1
votes

Assume we are only looking at lists of Peano numbers. And lets assume pure_2 Prolog is not pure_1 Prolog with dif/2, but rather with pure_1 Prolog with when/2. Can we implement list intersection?

We would step back and pick up ideas from programming languages Gödel and Nu-Prolog. Thus for any needed if-then-else we would draw on this answer here. What would be:

/* pure_2 Prolog = pure_1 Prolog with when/2 */
intersect(A, B, C) :- ??

Note that nevertheless contrary to Gödel and Nu-Prolog, to adhere to pure_2 Prolog for this equestion here we would be not allowed to use ISO Prolog if-then-else (->;_). But we might use an apartness relation as demanded here.

A test case would be steadfastness:

?- intersect([s(0)], [0], X).
X = []

?- intersect([X], [Y], Z), X = s(0), Y = 0.
X = []
1
Yes and no.
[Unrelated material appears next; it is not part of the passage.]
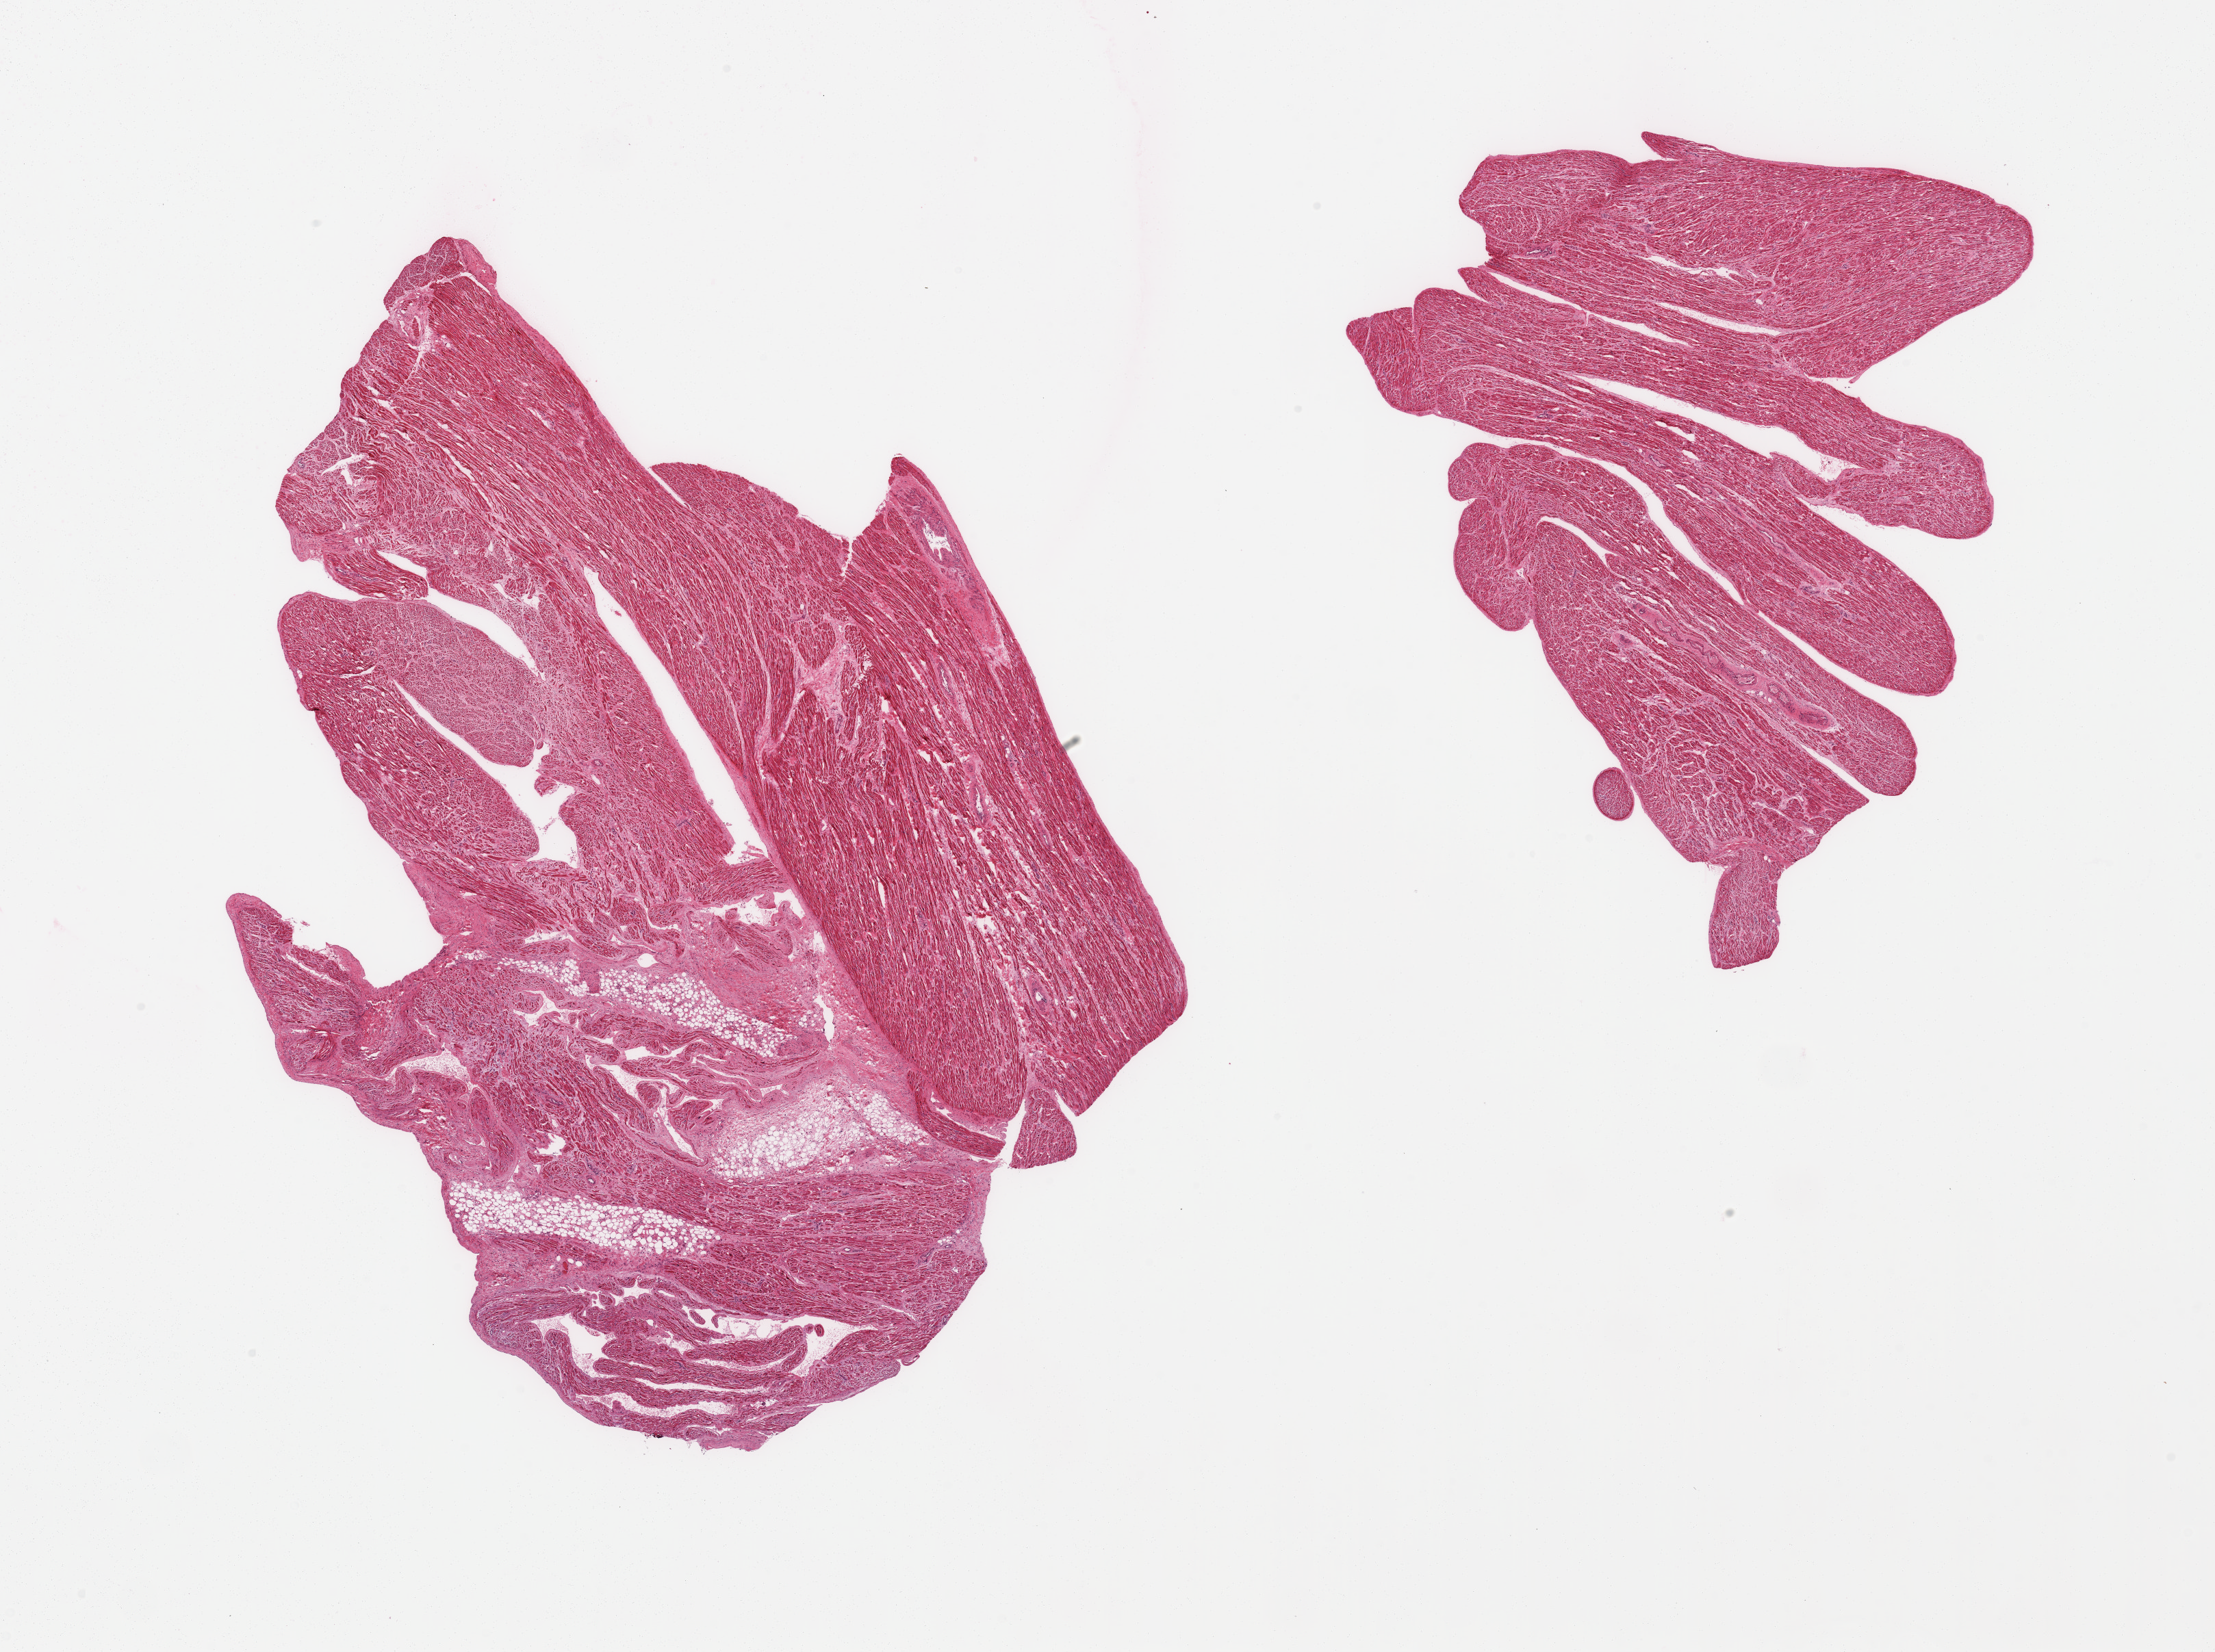
Hematoxylin and eosin (H&E) whole-slide image — shown as a low-resolution overview of the whole scanned area (about 25.6 x 19.1 mm). PAXgene-fixed, paraffin-embedded tissue. Section of auricular appendage (target tissue). Tissue donor sample.
• reviewer comment on this tissue sample: 2 pieces, no abnormalities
There are some tricks to introduce fast failure.Mostowski Collapse

1 Answers

2
votes

(Taking code from this and this)

less(0, s(_)).
less(s(X), s(Y)) :- less(X, Y).

neq(X, Y) :- less(X, Y); less(Y, X).

eq(0, 0).
eq(s(X), s(Y)) :- eq(X, Y).


horn_intersect([],_,[]).
horn_intersect(_,[],[]).

horn_intersect([X|Xs],List2,[X|Ms]) :- in(X,List2),horn_intersect(Xs,List2,Ms).
horn_intersect([X|Xs],List2,Ms)     :- not_in(X,List2),horn_intersect(Xs,List2,Ms).

in(X,[K|_]) :- eq(X, K).
in(X,[K|Ms]) :- neq(X, K),in(X,Ms).

not_in(_,[]).
not_in(X,[K|Ms]) :- neq(X, K),not_in(X,Ms).

Tests:

?- horn_intersect([X], [Y], Z).
X = Y, Y = 0,
Z = [0] ;
X = Y, Y = s(0),
Z = [s(0)] ;
X = Y, Y = s(s(0)),
Z = [s(s(0))] ;
X = Y, Y = s(s(s(0))),
Z = [s(s(s(0)))] ;
X = Y, Y = s(s(s(s(0)))),
Z = [s(s(s(s(0))))] ;
X = Y, Y = s(s(s(s(s(0))))),
Z = [s(s(s(s(s(0)))))] ;
X = Y, Y = s(s(s(s(s(s(0)))))),
Z = [s(s(s(s(s(s(0))))))] ;
X = Y, Y = s(s(s(s(s(s(s(0))))))),
Z = [s(s(s(s(s(s(s(0)))))))] ;
X = Y, Y = s(s(s(s(s(s(s(s(0)))))))),
Z = [s(s(s(s(s(s(s(s(0))))))))] ;
X = Y, Y = s(s(s(s(s(s(s(s(s(0))))))))),
Z = [s(s(s(s(s(s(s(s(s(...)))))))))] ;
X = Y, Y = s(s(s(s(s(s(s(s(s(s(...)))))))))),
Z = [s(s(s(s(s(s(s(s(s(...)))))))))] .

?- horn_intersect(X, Y, Z).
X = Z, Z = [] ;
Y = Z, Z = [] ;
X = Z, Z = [0],
Y = [0|_2472] ;
X = Z, Z = [0, 0],
Y = [0|_2472] ;
X = Z, Z = [0, 0, 0],
Y = [0|_2472] ;
X = Z, Z = [0, 0, 0, 0],
Y = [0|_2472] ;
X = Z, Z = [0, 0, 0, 0, 0],
Y = [0|_2472] ;
X = Z, Z = [0, 0, 0, 0, 0, 0],
Y = [0|_2472] ;
X = Z, Z = [0, 0, 0, 0, 0, 0, 0],
Y = [0|_2472] ;
X = Z, Z = [0, 0, 0, 0, 0, 0, 0, 0],
Y = [0|_2472] ;
X = Z, Z = [0, 0, 0, 0, 0, 0, 0, 0, 0],
Y = [0|_2472] ;
X = Z, Z = [0, 0, 0, 0, 0, 0, 0, 0, 0|...],
Y = [0|_2472] ;
X = Z, Z = [0, 0, 0, 0, 0, 0, 0, 0, 0|...],
Y = [0|_2472] .